I also felt touches of the old SNES RPG Shadowrun in places, particularly when I was asked early on to deliver a shipment of hallucinogenic catnip to a junkie. The bleak ad hoc communities remind me of Fallout, but the slide into despairing depravity has Shadowrun’s fingerprints on it, intentionally or not.

In gameplay, My Cat vs Zombies Ep I is essentially a twin-stick shooter. Move with one stick, aim with the other, shoot with the right trigger. The emphasis on taking missions from NPCs, exploring the maze of tunnels for loot and making the most of relatively sparse supplies of ammunition give the game a more action-RPG feel than the control scheme would suggest. Fallout 3 rears its head again here in the form of perks that you can choose from each time you gain a level, mostly giving you either a damage boost or extra health.

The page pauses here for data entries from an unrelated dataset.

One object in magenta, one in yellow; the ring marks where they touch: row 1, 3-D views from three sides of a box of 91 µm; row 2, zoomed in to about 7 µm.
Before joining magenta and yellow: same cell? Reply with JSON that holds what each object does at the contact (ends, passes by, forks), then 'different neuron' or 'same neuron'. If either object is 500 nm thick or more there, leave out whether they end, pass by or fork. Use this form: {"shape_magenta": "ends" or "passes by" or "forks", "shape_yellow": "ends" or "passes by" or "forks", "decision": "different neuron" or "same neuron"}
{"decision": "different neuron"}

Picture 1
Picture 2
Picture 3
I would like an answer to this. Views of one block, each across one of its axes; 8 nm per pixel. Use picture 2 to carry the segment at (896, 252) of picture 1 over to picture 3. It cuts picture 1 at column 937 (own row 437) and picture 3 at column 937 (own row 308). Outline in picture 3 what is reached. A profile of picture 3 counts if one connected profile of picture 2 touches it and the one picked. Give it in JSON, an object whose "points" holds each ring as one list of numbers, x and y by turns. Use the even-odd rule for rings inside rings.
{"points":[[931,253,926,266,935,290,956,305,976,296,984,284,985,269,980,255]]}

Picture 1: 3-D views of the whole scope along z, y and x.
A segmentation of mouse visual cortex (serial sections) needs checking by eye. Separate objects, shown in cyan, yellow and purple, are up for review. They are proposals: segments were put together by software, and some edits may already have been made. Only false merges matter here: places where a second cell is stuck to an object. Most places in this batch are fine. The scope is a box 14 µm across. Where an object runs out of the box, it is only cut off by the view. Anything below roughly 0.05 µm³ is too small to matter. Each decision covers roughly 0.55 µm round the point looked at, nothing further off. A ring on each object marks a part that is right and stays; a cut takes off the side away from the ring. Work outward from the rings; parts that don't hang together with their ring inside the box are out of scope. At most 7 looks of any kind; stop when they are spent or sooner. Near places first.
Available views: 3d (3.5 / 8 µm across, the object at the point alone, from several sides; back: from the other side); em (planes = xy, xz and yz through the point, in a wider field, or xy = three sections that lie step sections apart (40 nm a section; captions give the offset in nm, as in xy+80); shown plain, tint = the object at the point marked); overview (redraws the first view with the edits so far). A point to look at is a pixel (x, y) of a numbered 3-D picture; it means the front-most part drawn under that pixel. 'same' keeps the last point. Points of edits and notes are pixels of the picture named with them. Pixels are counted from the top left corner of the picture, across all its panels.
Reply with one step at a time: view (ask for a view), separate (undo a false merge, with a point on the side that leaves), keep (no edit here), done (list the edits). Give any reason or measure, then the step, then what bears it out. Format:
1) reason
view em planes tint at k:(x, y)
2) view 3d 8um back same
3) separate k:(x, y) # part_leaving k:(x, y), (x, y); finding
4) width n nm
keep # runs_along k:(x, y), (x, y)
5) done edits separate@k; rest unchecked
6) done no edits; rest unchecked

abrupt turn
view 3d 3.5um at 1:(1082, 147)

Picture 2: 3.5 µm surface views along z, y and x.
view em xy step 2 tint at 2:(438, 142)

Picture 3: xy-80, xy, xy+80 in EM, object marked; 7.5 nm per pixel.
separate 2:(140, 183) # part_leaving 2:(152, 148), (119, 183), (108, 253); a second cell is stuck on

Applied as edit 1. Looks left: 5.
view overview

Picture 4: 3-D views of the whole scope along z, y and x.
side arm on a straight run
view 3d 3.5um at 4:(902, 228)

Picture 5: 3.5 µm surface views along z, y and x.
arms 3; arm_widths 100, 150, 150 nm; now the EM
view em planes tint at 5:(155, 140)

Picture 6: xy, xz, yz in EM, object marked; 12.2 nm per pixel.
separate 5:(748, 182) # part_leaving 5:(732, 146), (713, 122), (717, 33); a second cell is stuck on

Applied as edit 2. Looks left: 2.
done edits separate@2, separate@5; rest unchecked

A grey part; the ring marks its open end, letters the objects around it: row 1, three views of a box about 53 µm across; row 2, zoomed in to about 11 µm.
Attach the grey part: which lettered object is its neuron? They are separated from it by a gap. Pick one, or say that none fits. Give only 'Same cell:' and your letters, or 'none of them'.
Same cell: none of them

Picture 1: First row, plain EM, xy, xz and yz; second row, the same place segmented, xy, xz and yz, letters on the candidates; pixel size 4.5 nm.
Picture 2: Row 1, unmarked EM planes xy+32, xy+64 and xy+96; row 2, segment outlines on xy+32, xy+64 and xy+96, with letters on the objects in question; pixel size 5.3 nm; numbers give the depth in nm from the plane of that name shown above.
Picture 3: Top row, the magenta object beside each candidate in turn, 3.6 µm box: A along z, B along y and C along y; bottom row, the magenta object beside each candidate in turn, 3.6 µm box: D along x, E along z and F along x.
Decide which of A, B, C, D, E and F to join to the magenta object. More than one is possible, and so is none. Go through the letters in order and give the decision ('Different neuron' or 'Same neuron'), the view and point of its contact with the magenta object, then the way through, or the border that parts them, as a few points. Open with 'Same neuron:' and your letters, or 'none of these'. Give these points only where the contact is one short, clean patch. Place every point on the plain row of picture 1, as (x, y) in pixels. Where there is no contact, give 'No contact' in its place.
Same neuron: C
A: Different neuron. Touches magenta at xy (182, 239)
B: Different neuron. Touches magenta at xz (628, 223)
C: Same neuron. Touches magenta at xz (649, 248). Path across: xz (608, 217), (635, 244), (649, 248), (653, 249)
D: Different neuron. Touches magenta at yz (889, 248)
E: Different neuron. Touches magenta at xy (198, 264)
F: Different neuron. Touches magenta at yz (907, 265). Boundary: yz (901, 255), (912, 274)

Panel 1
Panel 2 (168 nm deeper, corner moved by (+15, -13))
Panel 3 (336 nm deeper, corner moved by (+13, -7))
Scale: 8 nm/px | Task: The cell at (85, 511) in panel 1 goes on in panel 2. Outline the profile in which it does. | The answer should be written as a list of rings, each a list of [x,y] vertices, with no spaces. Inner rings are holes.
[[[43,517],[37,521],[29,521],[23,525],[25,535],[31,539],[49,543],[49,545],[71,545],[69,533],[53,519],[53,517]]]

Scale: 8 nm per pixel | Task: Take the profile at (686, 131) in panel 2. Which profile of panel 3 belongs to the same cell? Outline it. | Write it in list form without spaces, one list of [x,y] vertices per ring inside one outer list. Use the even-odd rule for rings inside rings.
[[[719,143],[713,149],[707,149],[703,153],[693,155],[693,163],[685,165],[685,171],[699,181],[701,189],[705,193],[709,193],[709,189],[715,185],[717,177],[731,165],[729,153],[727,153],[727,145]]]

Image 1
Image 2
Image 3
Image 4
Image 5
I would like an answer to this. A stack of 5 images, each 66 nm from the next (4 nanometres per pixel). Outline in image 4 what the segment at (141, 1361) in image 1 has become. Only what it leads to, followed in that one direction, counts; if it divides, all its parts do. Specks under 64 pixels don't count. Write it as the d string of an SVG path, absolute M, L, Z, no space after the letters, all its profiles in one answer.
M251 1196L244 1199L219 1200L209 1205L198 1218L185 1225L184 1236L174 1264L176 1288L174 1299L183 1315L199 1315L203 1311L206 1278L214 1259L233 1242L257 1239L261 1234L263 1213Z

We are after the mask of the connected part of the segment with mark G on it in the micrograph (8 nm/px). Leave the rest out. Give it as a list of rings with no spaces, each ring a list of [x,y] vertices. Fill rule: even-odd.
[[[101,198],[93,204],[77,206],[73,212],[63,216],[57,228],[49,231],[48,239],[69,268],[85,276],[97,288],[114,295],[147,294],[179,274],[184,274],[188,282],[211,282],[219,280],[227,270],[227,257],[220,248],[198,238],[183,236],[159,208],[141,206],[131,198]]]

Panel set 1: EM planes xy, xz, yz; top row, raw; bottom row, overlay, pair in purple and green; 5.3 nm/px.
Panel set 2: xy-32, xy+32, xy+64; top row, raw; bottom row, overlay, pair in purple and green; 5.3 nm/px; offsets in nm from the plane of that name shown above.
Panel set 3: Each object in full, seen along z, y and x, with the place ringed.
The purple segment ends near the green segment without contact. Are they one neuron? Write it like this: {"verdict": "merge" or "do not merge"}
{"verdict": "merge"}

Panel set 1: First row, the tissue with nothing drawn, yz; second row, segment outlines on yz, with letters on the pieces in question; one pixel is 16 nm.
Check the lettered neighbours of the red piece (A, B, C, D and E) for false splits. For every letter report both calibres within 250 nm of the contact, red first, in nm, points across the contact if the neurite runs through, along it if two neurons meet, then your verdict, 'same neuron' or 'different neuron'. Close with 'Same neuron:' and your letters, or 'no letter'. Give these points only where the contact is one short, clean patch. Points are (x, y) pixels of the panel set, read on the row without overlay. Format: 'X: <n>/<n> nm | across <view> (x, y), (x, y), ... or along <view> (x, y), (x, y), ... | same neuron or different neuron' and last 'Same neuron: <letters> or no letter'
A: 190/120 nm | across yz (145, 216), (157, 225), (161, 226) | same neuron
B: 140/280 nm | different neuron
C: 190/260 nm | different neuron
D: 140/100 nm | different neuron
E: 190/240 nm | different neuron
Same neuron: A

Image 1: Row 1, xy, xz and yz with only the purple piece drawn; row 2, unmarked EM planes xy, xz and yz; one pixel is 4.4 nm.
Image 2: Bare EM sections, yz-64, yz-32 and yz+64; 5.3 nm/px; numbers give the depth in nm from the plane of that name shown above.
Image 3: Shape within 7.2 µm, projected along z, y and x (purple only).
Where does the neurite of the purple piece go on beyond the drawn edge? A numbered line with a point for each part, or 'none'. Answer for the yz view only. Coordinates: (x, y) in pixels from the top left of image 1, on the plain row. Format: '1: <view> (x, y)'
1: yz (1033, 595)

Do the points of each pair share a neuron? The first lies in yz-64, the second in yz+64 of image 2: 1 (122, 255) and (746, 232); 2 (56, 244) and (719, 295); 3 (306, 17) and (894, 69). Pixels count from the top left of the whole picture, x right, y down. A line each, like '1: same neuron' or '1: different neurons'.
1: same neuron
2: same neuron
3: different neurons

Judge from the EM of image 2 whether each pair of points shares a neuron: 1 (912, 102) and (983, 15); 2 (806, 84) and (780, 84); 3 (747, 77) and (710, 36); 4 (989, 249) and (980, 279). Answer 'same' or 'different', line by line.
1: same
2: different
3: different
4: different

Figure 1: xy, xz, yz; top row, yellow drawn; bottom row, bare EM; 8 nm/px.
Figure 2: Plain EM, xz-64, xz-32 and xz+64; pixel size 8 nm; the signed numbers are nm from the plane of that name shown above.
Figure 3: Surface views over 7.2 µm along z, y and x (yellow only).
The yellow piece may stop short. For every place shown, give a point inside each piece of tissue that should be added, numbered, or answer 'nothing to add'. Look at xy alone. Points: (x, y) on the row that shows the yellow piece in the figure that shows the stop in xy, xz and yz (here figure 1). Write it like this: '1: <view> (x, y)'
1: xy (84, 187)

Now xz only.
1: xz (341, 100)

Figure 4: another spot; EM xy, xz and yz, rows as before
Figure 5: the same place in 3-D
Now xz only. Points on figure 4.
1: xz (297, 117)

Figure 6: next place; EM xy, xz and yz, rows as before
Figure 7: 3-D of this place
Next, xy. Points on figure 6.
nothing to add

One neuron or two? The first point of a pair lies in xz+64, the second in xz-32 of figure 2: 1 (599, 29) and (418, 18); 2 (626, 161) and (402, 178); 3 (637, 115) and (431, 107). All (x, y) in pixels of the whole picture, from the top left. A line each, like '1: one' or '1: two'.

In spite of all this, the game is far from serious. In conversation, characters are represented by amusing or cute photos of real cats, and the names of the perks make liberal use of the internet’s various cat memes. I never laughed aloud, but the tongue in cheek tone works fairly well and gives the game some personality.

I should shoot you right now for wearing those glasses

Aside from the largely uninspiring visual design (par for the course among Xbox indies), my only real complaint is the length. I wasn’t watching the clock, but I estimate that I finished My Cat vs Zombies Ep I in about an hour, maybe an hour and a half, and that included quite a lot of leisurely exploration. That still isn’t bad for 80 Microsoft points, and this game is clearly intended as the first in a series of episodes, but I’m no fan of the episodic release format. It irritates me when I have to stop playing just as a game is hitting its stride.

Still, if wanting more of the same is my biggest gripe, I’d have to say My Cat vs Zombies Ep I is a winner. Not a big winner – maybe a local raffle winner rather than a lottery millionaire – but certainly worth a play for its charming post-apocalyptic RPG adventure. It’s just a shame that everyone with any taste will be sent screaming in the opposite direction by the gut-churningly awful title and cover art.